[Texte à étudier]
En résumé, on peut dire que le concept de formation basée sur les compétences semble être le mieux à même pour développer et maintenir les compétences médicales et la qualité des traitements à un niveau élevé.

Les premiers pas sont faits

Au cours de mes deux première années à l’ISFM, nous avons pu réunir une équipe compétente et engagée de médecins disposant de compétences supplémentaires en formation médicale et titulaires pour la plupart d’un master en éducation médicale. Ces personnes soutiennent l’ISFM avec enthousiasme dans cette réforme, interviennent en qualité d’instructeurs dans les cours Teach the teachers, sont membres de la commission EPA et épaulent les sociétés de discipline médicale dans le développement des Entrustable Professional Activities (EPA) en rédigeant des concepts et des manuels pour leur utilisation dans les établissements de formation ou en élaborant des critères en vue de la création d’une application électronique qui permettra d’effectuer des évaluations sur la base des EPA. Ces démarches ont déjà portées leurs premiers fruits: 23 des 45 sociétés de discipline médicale collaborent déjà avec l’ISFM pour développer leurs propres programmes de formation basée sur les compétences au moyen des EPA. La Société suisse de cardiologie a accompagné l’introduction de «ses» EPA dans cinq grands établissements de formation. La plupart des sociétés chirurgicales ont développé le Core Surgical Curriculum, un programme de formation basé sur les compétences qui définit les contenus enseignés lors des deux premières années de formation postgraduée en chirurgie. Enfin, nous pouvons compter sur le soutien des plus grands experts mondiaux de la question, le Canadien Jason R. Frank et le Néerlandais Olle ten Cate qui, en tant que membres d’un comité consultatif international, ont accepté d’accompagner ce projet d’envergure.

Réforme au long cours

Une réforme aussi fondamentale implique non seulement de changer le système, mais aussi de changer de culture quant à la manière dont la formation postgraduée est appréhendée, dispensée et évaluée dans les hôpitaux et les établissements de formation ambulatoires. La formation doit se voir accorder une place plus importante dans l’ensemble du système de santé et pas uniquement au niveau les professions médicales. Mais tout changement prend du temps et nous ne sommes qu’au début d’un marathon. La différence avec le coureur solitaire, c’est que nous n’atteindrons notre objectif qu’en équipe, en joignant nos forces. Nous avons relevé le défi et je me réjouis des étapes qu’il reste à parcourir.
1 Flexner, A., The American college: A criticism. Century Company: 1908.

[Extraits des données]
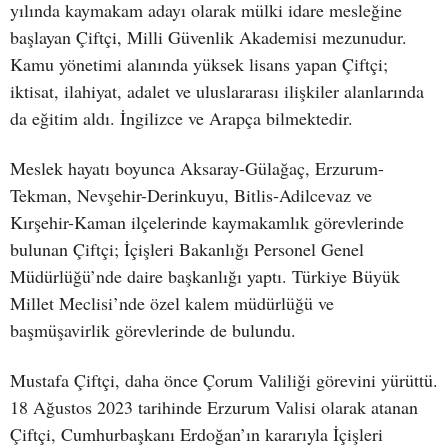
yılında kaymakam adayı olarak mülki idare mesleğine
başlayan Çiftçi, Milli Güvenlik Akademisi mezunudur.
Kamu yönetimi alanında yüksek lisans yapan Çiftçi;
iktisat, ilahiyat, adalet ve uluslararası ilişkiler alanlarında
da eğitim aldı. İngilizce ve Arapça bilmektedir.
Meslek hayatı boyunca Aksaray-Gülağaç, Erzurum-
Tekman, Nevşehir-Derinkuyu, Bitlis-Adilcevaz ve
Kırşehir-Kaman ilçelerinde kaymakamlık görevlerinde
bulunan Çiftçi; İçişleri Bakanlığı Personel Genel
Müdürlüğü’nde daire başkanlığı yaptı. Türkiye Büyük
Millet Meclisi’nde özel kalem müdürlüğü ve
başmüşavirlik görevlerinde de bulundu.
Mustafa Çiftçi, daha önce Çorum Valiliği görevini yürüttü.
18 Ağustos 2023 tarihinde Erzurum Valisi olarak atanan
Çiftçi, Cumhurbaşkanı Erdoğan’ın kararıyla İçişleri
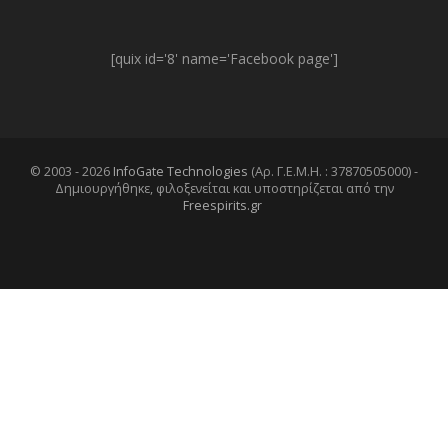
[quix id='8' name='Facebook page']
© 2003 - 2026
InfoGate Technologies
(Αρ. Γ.Ε.Μ.Η. : 37870505000) -
Δημιουργήθηκε, φιλοξενείται και υποστηρίζεται από την
Freespirits.gr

[Objectif du travail]
Dans le texte sur la réforme de la formation postgraduée, recopiez le passage qui s’ouvre sur les mots "Réforme au long" et se ferme sur "reste à parcourir.", en remplaçant "marathon" par "long parcours". Les enregistrements n’ont aucun rôle à jouer ici.

[Tâche accomplie]
Réforme au long cours

Une réforme aussi fondamentale implique non seulement de changer le système, mais aussi de changer de culture quant à la manière dont la formation postgraduée est appréhendée, dispensée et évaluée dans les hôpitaux et les établissements de formation ambulatoires. La formation doit se voir accorder une place plus importante dans l’ensemble du système de santé et pas uniquement au niveau les professions médicales. Mais tout changement prend du temps et nous ne sommes qu’au début d’un long parcours. La différence avec le coureur solitaire, c’est que nous n’atteindrons notre objectif qu’en équipe, en joignant nos forces. Nous avons relevé le défi et je me réjouis des étapes qu’il reste à parcourir.